Il y a un de ces établissemens dans la baie de Laforêt, non loin de Concarneau. L’état l’administre. Nous laissons à penser si pendant la terrible année de nos désastres on s’occupa de l’huîtrière, qui fut complètement abandonnée à elle-même, et cependant elle subsiste ; on a encore vendu l’an dernier plus de milliers d’huîtres qu’il ne fallait pour couvrir les frais d’exploitation. Tout au plus n’aura-t-on pas de récolte l’année prochaine, si l’ensemencement s’est mal fait en 1870. Les bénéfices que rapporte depuis bientôt dix ans l’huîtrière de Laforêt[1] ont profité pour une large part aux pêcheurs peu aisés du quartier maritime de Quimper : quand la barque, les engins, qui sont toute leur fortune, subissent des avaries ou sont perdus à la mer, le bureau de la marine leur vient en aide avec ces fonds. L’huîtrière joue de la sorte un petit rôle social au milieu de cette laborieuse population, où la misère, grâce à ces secours, est à peu près inconnue.

L’industrie privée n’a pas hésité à se lancer dans une exploitation qui ne demande, pour être lucrative, qu’un choix judicieux de l’emplacement.
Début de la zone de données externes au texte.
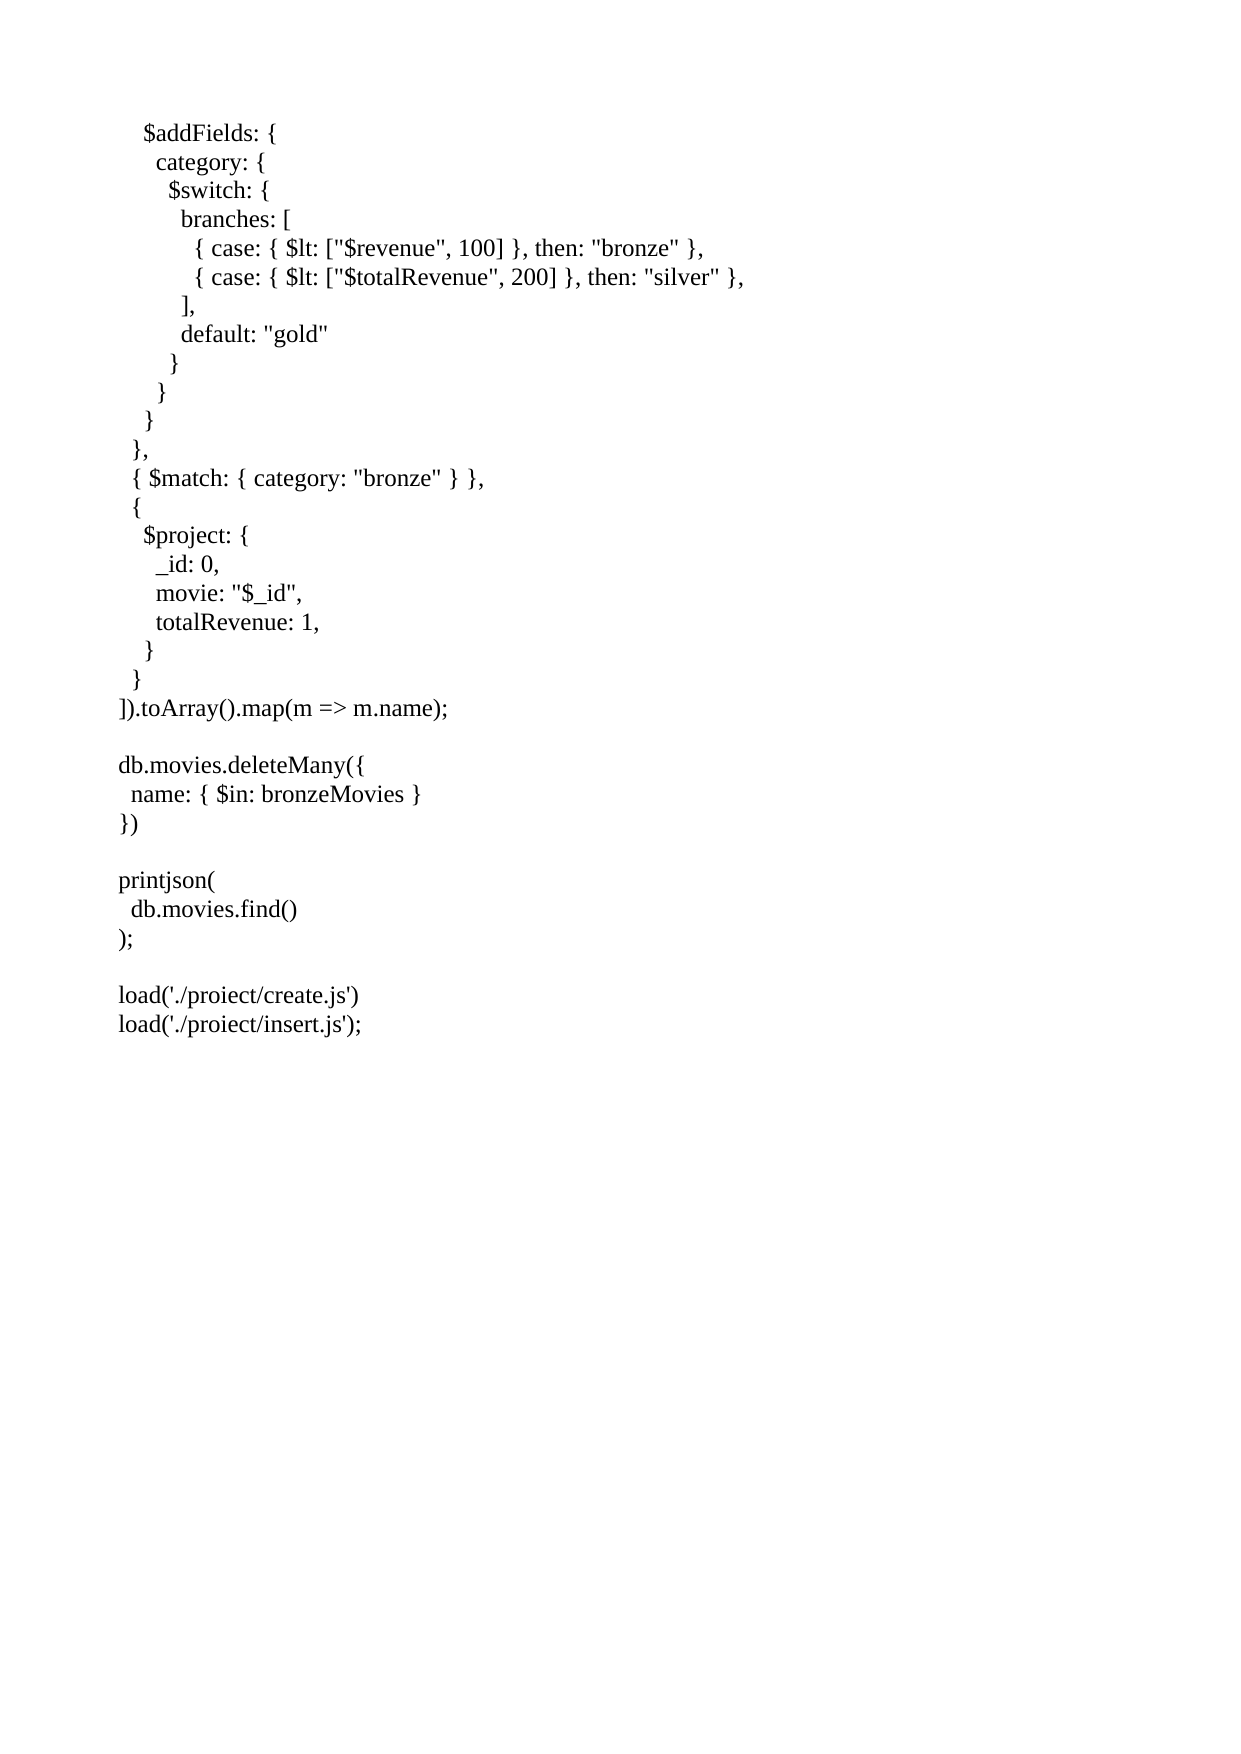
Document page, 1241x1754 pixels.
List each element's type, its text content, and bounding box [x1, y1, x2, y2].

text movie: "$_id", [118, 578, 1122, 607]
text name: { $in: bronzeMovies } [118, 779, 1122, 808]
text } [118, 664, 1122, 693]
text } [118, 377, 1122, 406]
text { case: { $lt: ["$revenue", 100] }, then: "bronze" }, [118, 233, 1122, 262]
text } [118, 636, 1122, 664]
text $addFields: { [118, 118, 1122, 147]
text db.movies.deleteMany({ [118, 751, 1122, 779]
text ]).toArray().map(m => m.name); [118, 693, 1122, 722]
text { case: { $lt: ["$totalRevenue", 200] }, then: "silver" }, [118, 262, 1122, 291]
text ); [118, 923, 1122, 952]
text } [118, 406, 1122, 434]
text { $match: { category: "bronze" } }, [118, 463, 1122, 492]
text db.movies.find() [118, 894, 1122, 923]
text load('./proiect/insert.js'); [118, 1009, 1122, 1038]
text printjson( [118, 866, 1122, 894]
text category: { [118, 147, 1122, 176]
text ], [118, 291, 1122, 319]
text }, [118, 434, 1122, 463]
text totalRevenue: 1, [118, 607, 1122, 636]
text $switch: { [118, 176, 1122, 204]
text branches: [ [118, 204, 1122, 233]
text } [118, 348, 1122, 377]
text _id: 0, [118, 549, 1122, 578]
text $project: { [118, 521, 1122, 549]
text { [118, 492, 1122, 521]
text load('./proiect/create.js') [118, 981, 1122, 1009]
text default: "gold" [118, 319, 1122, 348]
text }) [118, 808, 1122, 837]
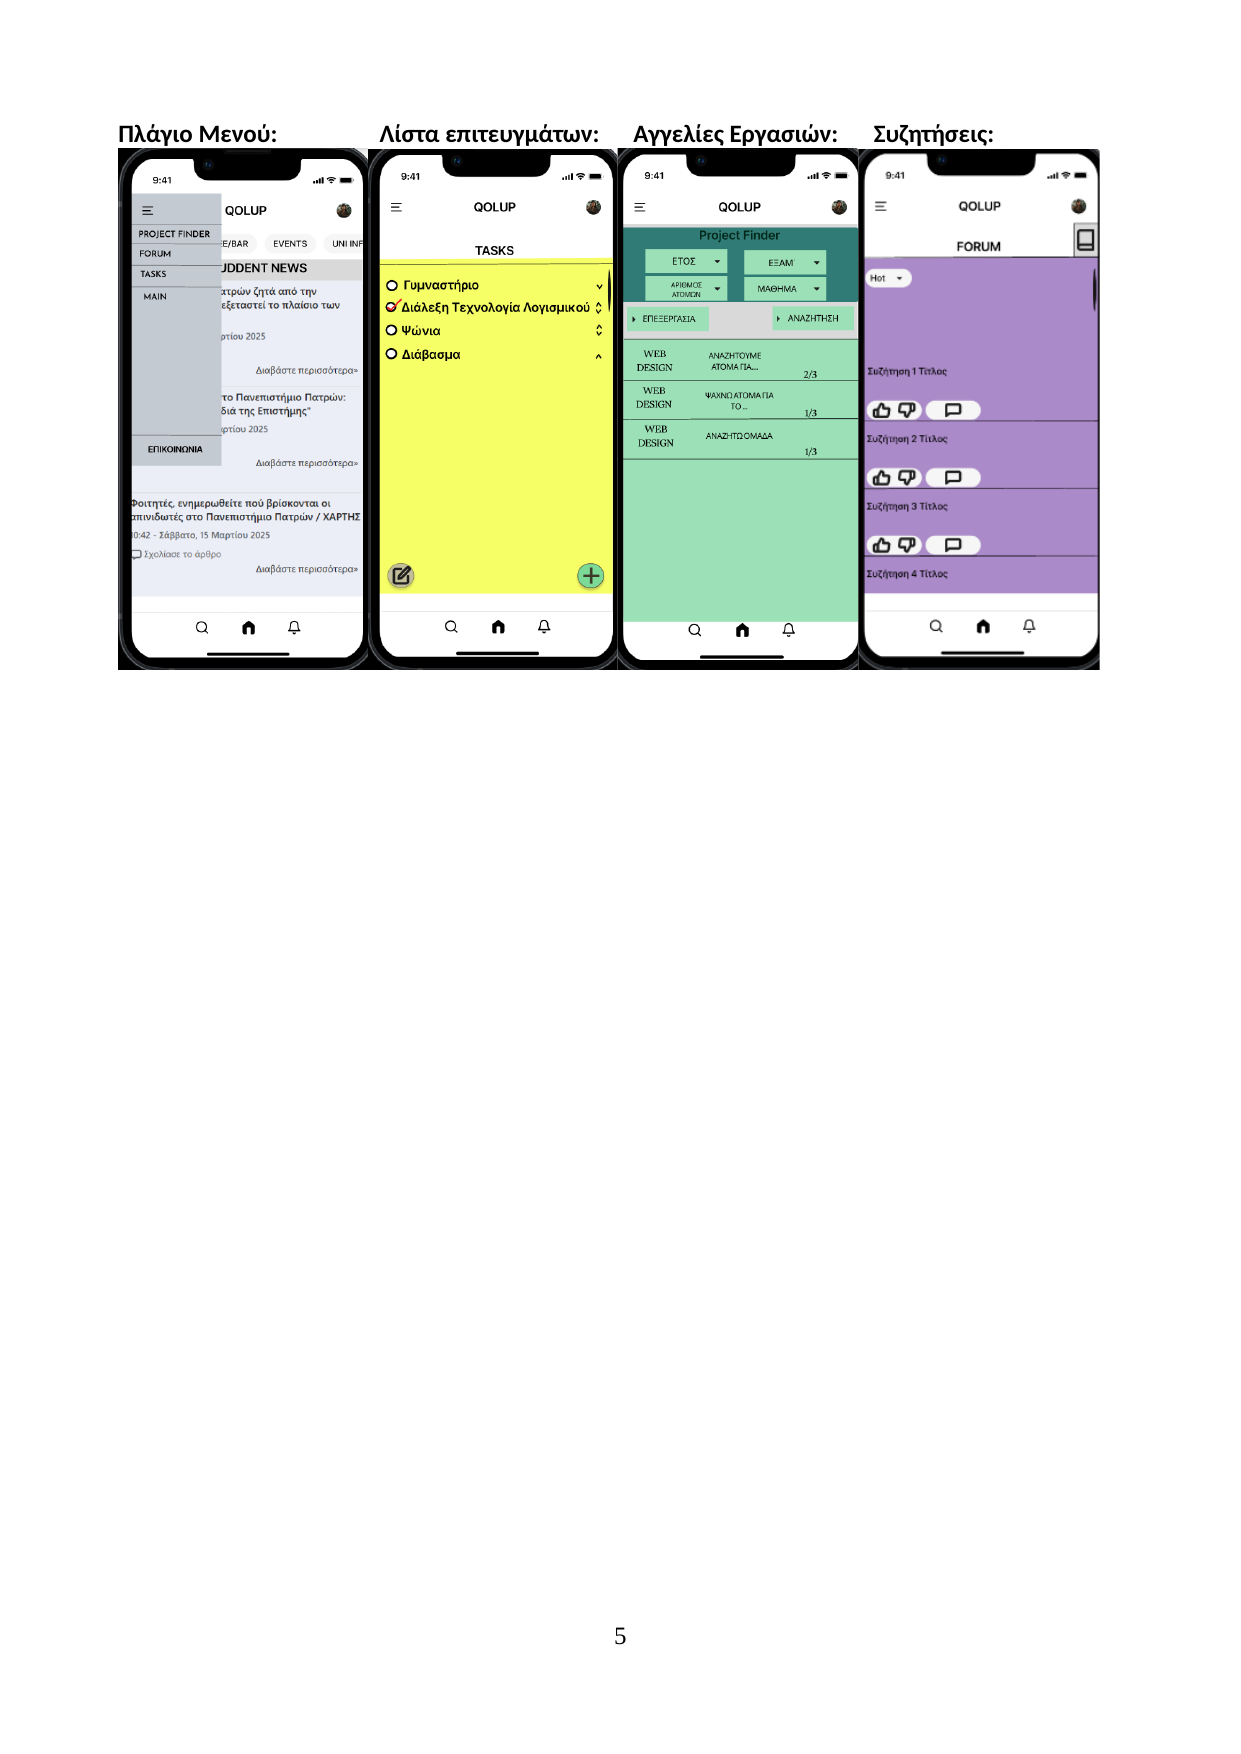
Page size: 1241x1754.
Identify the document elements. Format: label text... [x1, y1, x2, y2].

text Πλάγιο Μενού: Λίστα επιτευγμάτων: Αγγελίες Εργασιών: Συζητήσεις: [118, 118, 1122, 670]
picture [118, 148, 1100, 670]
Pas plus qu’un. arbre ou une plante quelconque, l’huître ne prospère sur toute espèce de terrain, ainsi qu’on semble quelquefois le croire en demandant à la nature plus que force. L’huître se nourrit d’animalcules microscopiques, il faut donc que les eaux où on veut l’exploiter en soient abondamment pourvues ; il faut que le sol de l’huîtrière découvre à marée basse, afin de permettre l’exploitation réglée, mais qu’il ne découvre pas trop longtemps, parce qu’alors le soleil ou la pluie feraient mourir les huîtres ; il faut que ce rivage ne soit point exposé à être recouvert de sable ou de galet par les fortes mers. Il y a ainsi une série de conditions que nous trouvons onéreuses, on ne sait pourquoi, quand il s’agit des huîtres, et qui existent cependant pour toute espèce de culture au monde. les difficultés sont telles que l’obstination britannique n’a pu encore les surmonter ; la côte anglaise est restée

  1. Voici, d’après les documens officiels, les chiffres des dernières ventes aux enchères faites par les soins du gouvernement :
    26 avril 1867 130,000 huîtres vendues 4,628 fr.
    12 septembre 1868 100,000 7,560 fr.
    16 novembre 1869 150,000 12,150 fr.
    11 septembre 1871 100,000 7,100 fr.


    On remarquera la progression croissante du prix de vente pendant la période 1867-69 ; après la guerre, le parc, abandonné à lui-même, mais préservé du braconnage, put encore fournir un revenu de 7,000 francs, supérieur aux frais d’entretien et d’amortissement.